### What is expected
Return exactly, with nothing added, the lines from the one that contains "f_number: 10" through the end of the listing below, pictures excluded.

### Supplied records

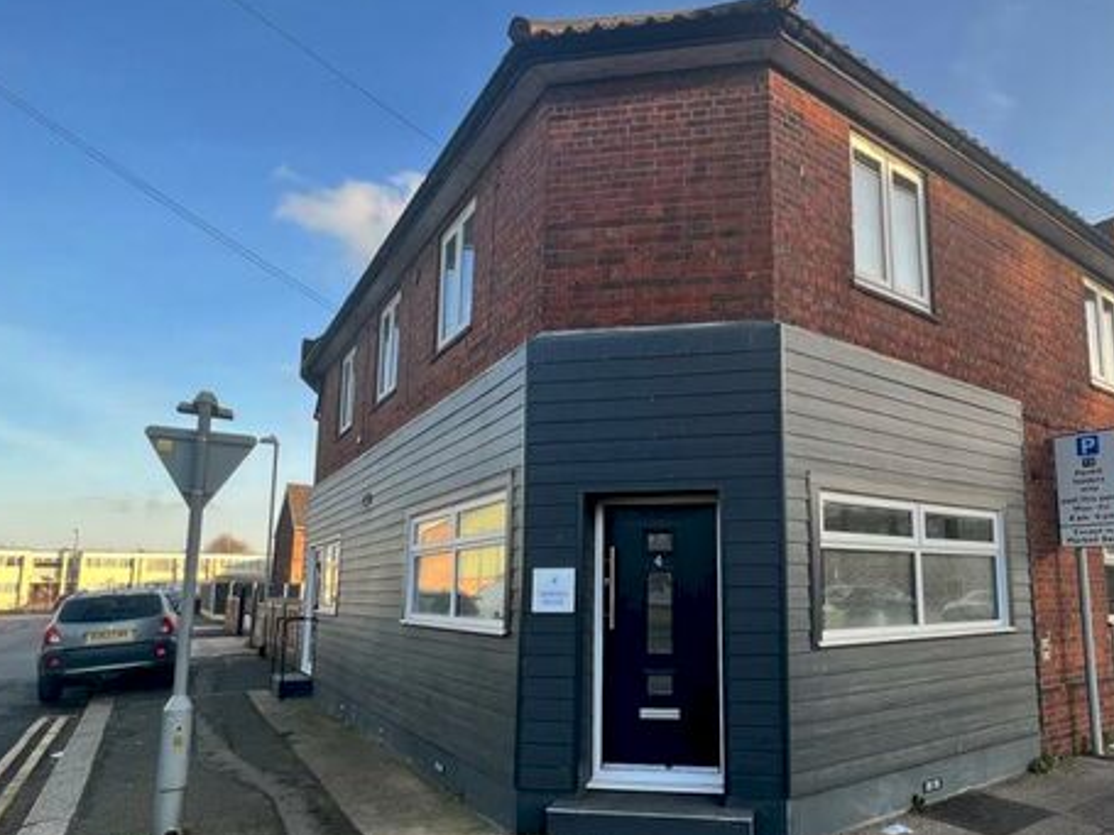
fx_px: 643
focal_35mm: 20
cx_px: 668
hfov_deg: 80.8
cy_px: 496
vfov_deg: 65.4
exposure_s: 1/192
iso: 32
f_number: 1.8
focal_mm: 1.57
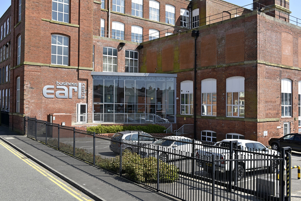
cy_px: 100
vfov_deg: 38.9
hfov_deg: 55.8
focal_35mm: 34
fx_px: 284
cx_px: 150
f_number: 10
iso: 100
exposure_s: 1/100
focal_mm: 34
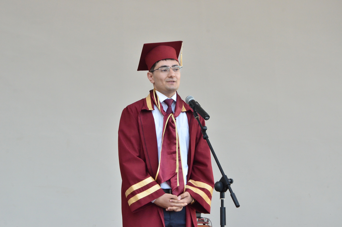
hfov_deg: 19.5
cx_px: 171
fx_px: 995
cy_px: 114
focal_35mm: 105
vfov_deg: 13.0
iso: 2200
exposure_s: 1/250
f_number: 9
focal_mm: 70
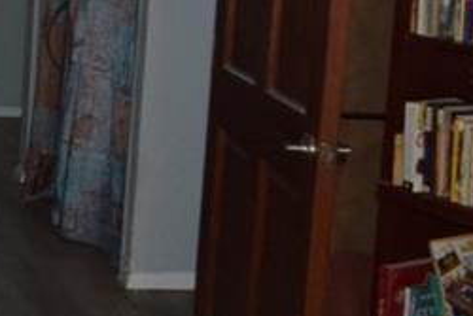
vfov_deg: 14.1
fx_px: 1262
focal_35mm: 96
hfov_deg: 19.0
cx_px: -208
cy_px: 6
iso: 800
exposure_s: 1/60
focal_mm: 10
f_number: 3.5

### Task result
f_number: 10
iso: 100
exposure_s: 1/100
focal_mm: 34
hfov_deg: 19.5
cx_px: 171
fx_px: 995
cy_px: 114
focal_35mm: 105
vfov_deg: 13.0
iso: 2200
exposure_s: 1/250
f_number: 9
focal_mm: 70
vfov_deg: 14.1
fx_px: 1262
focal_35mm: 96
hfov_deg: 19.0
cx_px: -208
cy_px: 6
iso: 800
exposure_s: 1/60
focal_mm: 10
f_number: 3.5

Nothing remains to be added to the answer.